BEGIN RECORDED DATA

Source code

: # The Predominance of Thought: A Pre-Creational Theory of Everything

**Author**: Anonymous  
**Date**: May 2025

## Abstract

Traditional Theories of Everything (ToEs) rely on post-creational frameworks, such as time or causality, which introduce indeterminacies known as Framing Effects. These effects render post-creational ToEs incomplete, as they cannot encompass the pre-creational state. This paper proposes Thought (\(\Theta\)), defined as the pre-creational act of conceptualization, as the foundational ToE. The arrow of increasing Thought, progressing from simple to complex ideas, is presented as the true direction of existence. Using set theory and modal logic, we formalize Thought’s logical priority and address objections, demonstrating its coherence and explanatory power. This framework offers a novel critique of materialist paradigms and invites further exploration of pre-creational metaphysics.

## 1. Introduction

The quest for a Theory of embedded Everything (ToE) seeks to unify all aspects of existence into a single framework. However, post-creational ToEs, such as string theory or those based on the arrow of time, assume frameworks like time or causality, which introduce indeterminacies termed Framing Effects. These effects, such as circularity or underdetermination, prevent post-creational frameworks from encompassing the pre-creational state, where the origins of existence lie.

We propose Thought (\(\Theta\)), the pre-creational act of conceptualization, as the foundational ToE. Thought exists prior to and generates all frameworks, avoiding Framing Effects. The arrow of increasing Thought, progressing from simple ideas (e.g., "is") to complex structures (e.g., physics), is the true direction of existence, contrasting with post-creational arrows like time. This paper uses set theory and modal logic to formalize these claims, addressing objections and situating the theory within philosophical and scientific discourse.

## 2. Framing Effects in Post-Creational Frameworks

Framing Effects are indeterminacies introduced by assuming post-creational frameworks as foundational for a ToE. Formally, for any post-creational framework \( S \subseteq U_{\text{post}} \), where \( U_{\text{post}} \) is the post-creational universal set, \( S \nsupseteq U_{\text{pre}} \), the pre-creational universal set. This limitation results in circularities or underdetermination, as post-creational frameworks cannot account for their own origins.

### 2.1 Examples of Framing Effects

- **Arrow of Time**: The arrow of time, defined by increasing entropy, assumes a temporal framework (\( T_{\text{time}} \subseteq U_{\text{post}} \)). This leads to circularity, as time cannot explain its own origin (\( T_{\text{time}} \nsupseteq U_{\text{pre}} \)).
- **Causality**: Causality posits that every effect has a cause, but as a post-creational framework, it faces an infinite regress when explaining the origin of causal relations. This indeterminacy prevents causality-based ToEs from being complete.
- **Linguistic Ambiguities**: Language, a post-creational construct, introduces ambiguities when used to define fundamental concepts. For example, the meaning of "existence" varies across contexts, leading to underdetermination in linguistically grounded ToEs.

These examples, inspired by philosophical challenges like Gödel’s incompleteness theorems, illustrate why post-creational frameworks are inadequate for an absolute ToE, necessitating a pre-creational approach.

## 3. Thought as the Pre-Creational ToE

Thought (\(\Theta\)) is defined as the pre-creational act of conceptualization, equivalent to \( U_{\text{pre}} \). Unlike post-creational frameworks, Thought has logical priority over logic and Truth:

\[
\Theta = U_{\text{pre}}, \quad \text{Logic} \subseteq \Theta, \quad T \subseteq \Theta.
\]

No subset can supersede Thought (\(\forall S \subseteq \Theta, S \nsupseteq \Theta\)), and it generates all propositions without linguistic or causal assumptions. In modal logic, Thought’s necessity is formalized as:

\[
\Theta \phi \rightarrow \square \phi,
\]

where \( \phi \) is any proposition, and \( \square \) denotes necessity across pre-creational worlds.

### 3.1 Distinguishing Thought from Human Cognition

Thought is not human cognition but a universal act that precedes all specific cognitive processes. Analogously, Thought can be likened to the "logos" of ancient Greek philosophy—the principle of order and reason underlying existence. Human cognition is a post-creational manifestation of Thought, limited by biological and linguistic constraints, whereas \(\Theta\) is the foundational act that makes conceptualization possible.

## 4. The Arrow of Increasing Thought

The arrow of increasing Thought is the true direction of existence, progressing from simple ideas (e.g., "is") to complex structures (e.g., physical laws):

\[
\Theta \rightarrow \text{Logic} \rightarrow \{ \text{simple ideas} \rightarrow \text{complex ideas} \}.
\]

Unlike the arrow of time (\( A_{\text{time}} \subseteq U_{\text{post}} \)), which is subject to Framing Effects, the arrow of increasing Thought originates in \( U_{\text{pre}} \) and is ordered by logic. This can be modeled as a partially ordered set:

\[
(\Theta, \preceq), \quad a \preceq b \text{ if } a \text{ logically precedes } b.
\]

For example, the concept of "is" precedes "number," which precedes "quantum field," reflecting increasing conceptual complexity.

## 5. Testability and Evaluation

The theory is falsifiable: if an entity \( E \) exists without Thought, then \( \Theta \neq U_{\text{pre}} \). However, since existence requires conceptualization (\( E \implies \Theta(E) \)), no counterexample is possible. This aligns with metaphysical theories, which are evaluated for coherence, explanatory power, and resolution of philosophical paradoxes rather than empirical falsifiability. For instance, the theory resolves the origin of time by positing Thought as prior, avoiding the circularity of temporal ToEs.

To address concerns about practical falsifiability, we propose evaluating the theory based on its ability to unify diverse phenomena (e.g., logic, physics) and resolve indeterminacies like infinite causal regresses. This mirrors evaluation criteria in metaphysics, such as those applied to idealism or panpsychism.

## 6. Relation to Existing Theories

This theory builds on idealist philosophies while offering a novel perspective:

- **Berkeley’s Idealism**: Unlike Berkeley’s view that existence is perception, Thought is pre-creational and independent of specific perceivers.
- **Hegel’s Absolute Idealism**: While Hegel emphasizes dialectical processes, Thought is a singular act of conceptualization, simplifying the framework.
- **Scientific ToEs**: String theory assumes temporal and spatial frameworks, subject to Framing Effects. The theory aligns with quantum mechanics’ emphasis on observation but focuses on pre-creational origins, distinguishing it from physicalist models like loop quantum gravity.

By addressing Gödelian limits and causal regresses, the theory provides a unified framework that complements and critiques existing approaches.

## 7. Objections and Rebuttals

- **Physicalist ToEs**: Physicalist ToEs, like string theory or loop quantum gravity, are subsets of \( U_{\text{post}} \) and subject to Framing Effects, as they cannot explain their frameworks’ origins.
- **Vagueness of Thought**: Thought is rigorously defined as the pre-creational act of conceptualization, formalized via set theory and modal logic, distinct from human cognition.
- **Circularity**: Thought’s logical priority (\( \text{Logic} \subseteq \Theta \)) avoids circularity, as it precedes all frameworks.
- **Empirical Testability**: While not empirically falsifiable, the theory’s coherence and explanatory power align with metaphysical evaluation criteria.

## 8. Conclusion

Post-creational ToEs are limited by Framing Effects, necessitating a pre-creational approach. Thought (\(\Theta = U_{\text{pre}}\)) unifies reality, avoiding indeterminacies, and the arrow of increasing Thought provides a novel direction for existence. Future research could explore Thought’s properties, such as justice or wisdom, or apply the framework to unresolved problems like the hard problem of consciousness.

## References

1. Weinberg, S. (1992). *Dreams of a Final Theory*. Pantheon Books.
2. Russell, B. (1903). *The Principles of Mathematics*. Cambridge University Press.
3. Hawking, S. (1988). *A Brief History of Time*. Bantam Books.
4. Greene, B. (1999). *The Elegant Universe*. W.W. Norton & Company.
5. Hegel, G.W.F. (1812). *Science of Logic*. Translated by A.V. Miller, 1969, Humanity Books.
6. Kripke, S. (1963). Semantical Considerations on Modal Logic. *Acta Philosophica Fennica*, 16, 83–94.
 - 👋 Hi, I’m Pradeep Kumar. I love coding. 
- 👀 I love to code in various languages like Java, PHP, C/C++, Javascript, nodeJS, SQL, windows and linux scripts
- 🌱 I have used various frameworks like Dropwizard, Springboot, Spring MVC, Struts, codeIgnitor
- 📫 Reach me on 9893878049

END RECORDED DATA

TASK OBJECTIVE:
Return every line from the records above that holds the word "Books".

RESULT OF THE TASK:
1. Weinberg, S. (1992). *Dreams of a Final Theory*. Pantheon Books.
3. Hawking, S. (1988). *A Brief History of Time*. Bantam Books.
5. Hegel, G.W.F. (1812). *Science of Logic*. Translated by A.V. Miller, 1969, Humanity Books.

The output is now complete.